Similarly, I was fascinated by the idea that the computer might provide a powerful diagnostic tool, but diagnostic computer systems have found little acceptance in medicine. Doctors don't trust them and patients don't like them; they would rather give case histories to a paramedic or aide. On the other hand, everyone accepts automated lab tests, which are quick, accurate, and inexpensive. But overall, the effect of automation in medicine has been mixed; for example, even the mundane use of computers for hospital record-keeping has proven unexpectedly problematic, as our society struggles with issues of accuracy and privacy in the era of electronic data.

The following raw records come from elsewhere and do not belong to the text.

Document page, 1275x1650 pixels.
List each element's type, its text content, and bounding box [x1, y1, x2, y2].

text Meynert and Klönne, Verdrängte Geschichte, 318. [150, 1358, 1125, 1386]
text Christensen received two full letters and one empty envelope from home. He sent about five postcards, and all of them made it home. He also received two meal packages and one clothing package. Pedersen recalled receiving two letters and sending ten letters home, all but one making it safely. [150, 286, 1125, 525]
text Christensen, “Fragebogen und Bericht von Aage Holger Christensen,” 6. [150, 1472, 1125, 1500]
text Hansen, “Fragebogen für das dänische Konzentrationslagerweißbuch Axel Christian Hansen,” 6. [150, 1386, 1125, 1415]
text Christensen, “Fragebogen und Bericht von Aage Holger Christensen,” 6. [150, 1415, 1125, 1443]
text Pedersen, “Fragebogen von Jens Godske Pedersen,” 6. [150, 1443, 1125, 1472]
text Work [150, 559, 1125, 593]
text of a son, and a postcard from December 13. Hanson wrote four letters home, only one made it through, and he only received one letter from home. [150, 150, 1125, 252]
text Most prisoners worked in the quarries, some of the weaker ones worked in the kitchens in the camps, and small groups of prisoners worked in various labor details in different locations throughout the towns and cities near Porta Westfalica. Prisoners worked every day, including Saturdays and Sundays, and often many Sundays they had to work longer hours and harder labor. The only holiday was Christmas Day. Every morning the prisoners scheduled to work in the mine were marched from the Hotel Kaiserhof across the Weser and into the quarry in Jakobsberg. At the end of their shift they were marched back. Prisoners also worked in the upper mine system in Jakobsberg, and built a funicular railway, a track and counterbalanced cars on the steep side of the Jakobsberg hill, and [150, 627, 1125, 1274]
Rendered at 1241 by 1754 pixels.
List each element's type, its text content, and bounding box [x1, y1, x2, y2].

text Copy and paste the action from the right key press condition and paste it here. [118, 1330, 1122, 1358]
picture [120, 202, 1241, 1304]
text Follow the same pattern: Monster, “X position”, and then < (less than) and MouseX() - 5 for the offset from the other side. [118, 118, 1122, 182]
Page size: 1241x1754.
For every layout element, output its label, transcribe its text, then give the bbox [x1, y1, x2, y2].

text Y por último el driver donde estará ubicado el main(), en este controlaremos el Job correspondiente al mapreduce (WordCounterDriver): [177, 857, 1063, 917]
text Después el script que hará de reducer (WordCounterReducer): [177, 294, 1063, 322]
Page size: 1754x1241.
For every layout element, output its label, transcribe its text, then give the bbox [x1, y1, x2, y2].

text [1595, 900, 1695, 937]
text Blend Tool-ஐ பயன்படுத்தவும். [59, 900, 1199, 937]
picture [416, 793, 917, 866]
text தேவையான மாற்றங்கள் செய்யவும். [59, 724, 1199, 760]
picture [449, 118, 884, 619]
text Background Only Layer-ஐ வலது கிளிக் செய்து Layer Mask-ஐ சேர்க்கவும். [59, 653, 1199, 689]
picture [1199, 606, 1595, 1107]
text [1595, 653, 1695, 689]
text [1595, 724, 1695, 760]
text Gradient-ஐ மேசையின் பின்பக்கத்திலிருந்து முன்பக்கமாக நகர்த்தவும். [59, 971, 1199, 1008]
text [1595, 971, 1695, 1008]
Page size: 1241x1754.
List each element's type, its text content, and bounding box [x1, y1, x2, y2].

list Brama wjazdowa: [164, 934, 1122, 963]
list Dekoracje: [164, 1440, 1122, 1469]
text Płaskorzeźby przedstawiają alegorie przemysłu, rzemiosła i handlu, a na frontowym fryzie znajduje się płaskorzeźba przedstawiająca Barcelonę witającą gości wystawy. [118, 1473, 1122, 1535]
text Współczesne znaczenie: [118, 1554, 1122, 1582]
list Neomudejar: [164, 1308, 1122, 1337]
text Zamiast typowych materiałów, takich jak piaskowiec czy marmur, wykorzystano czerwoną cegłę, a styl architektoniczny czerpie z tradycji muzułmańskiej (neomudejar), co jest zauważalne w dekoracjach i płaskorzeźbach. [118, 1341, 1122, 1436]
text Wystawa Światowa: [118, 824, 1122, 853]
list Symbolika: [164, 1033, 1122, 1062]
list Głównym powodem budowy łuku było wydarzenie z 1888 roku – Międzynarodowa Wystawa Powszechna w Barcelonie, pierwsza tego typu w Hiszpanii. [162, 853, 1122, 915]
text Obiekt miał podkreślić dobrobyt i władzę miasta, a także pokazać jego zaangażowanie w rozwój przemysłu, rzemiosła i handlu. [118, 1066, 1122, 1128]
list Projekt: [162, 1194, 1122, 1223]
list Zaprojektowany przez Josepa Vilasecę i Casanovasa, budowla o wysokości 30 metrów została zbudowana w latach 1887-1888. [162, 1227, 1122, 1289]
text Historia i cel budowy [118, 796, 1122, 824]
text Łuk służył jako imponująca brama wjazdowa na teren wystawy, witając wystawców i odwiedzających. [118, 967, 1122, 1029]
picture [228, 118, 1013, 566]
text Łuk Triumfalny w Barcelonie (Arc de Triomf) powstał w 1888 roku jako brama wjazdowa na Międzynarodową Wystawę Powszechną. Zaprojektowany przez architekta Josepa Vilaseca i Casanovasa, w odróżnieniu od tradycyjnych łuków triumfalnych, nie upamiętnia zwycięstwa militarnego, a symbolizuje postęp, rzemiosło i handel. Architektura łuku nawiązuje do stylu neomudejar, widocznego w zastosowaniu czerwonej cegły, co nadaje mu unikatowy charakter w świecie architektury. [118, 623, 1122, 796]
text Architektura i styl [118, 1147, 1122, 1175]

What was not foreseen by me, or by anyone else in the late 1960s, was that computers would soon become almost unimaginably cheap. A computer that cost ten million dollars in 1970 cost only a few thousand dollars in 1980, and only a few hundred dollars in 1990. Ubiquitous, cheap computer power has made possible a variety of non-invasive imaging procedures-computer assisted tomography, magnetic resonance imaging, and sonography- which have transformed the daily practice of medicine, and which seem, to someone from that era, almost magical in their results.
As medical technology has proliferated we have gained more sophisticated understanding of its limitations. Indeed, one trend in medicine has turned away from technology altogether. The long-term improvement in statistics for heart disease is primarily credited to life-style changes in the population. Diet, exercise, and meditation are now solemnly prescribed where once they were laughed at. And the growing interest in psychoimmu-nology, the interaction of mind and disease, is shared by patients and physicians alike. (When I wrote Five Patients, the most famous doctor in America was probably Michael DeBakey, the Houston cardiac surgeon. Now, he may very well be Deepak Chopra.)